|Sponsor||Rep. Hoyer, Steny H.|
|Date||July 22, 2009 (111th Congress, 1st Session)|
|Staff Contact||Andy Koenig|
The House is scheduled to consider H.R. 2920, on Wednesday, July 22, 2009, under a structured rule (H.Res. 665). The rule provides for one hour of general debate, one motion to recommit, and makes the following amendment in order. For more information on the underlying bill, please see today's Legislative Digest.
1) Ryan (R-WI): The amendment in the nature of a substitute would replace the Democrat bill with real caps on discretionary spending for each of the next five years. In addition, the amendment would establish new limits on all spending (which includes mandatory and discretionary spending) and set a cap on annual deficits.
Discretionary Spending Limits: The amendment caps FY 2010 discretionary budget authority at CBO's current baseline levels. The amendment would limit spending increases in the following four years to grow with inflation. The limits would be waived if the President and Congress designate discretionary spending as "emergency" spending. In addition, the amendment provides a separate category for funding overseas contingency operations related to the Global War on Terror and makes the fund exempt from being sequestered.
Total Spending Limits: The substitute places new statutory limits on total spending based on Gross Domestic Product (GDP).

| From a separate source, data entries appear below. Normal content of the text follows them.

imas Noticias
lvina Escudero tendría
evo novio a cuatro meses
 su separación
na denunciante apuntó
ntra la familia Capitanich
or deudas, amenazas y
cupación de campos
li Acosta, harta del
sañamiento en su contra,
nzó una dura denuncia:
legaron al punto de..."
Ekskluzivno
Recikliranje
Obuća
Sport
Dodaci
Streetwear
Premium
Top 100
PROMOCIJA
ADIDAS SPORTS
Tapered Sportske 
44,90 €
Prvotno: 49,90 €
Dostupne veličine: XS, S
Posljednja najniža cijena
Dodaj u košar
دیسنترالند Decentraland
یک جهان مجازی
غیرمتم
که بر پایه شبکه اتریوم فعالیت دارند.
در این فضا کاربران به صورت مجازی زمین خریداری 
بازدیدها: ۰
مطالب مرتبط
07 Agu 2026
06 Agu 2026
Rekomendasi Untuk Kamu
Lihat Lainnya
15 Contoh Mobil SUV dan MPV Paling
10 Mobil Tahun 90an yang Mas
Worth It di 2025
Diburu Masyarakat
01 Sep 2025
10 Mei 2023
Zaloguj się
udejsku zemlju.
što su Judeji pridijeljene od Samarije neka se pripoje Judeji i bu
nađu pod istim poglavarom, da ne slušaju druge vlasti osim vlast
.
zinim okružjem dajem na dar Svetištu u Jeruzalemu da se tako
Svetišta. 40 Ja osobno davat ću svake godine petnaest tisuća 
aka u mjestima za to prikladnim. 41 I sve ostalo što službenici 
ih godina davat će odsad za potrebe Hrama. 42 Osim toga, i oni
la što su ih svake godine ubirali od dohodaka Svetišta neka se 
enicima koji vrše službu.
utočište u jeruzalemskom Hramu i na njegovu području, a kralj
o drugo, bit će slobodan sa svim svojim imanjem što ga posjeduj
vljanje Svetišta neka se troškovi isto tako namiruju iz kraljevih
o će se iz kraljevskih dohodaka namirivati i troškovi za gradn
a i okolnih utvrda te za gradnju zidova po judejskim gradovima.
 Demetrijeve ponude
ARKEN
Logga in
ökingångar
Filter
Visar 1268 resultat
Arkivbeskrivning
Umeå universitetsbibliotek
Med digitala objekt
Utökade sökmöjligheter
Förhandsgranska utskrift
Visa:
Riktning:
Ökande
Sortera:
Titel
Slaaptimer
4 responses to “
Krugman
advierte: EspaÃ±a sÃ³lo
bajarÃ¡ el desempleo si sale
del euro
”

Under the amendment total spending would be capped at 24.6 percent of GDP in FY 2010, which would be reduced to 21.7 percent of GDP for every subsequent year after FY 2015.
Deficit Limits: The amendment also limits the maximum annual deficit, beginning in FY 2010, to a percentage of GDP based on estimates from the Office of Management and Budget. Under the amendment, the deficit limit would begin at 8 percent of GDP in FY 2010 and lower to 3 percent of GDP from FY 2013 through FY 2019. According to the most recent estimates, the FY 2009 deficit is almost 13 percent of GDP.
Spending Reduction Orders: The amendment requires OMB to issue spending reduction orders to sequester funds from eligible spending accounts by a uniform amount to reduce outlays and eliminate excess spending. The amendment makes the following accounts exempt from these reductions: payments for net interest, veterans programs, obligated balances, constitutional obligations, Unemployment Insurance, emergency legislation, and overseas contingency operations.
Eliminates Automatic Tax Increases: Finally, the amendment assumes that under the baseline all tax relief provisions enacted in 2001 and 2003, as well as the alternative minimum tax (AMT) patch, are extended permanently.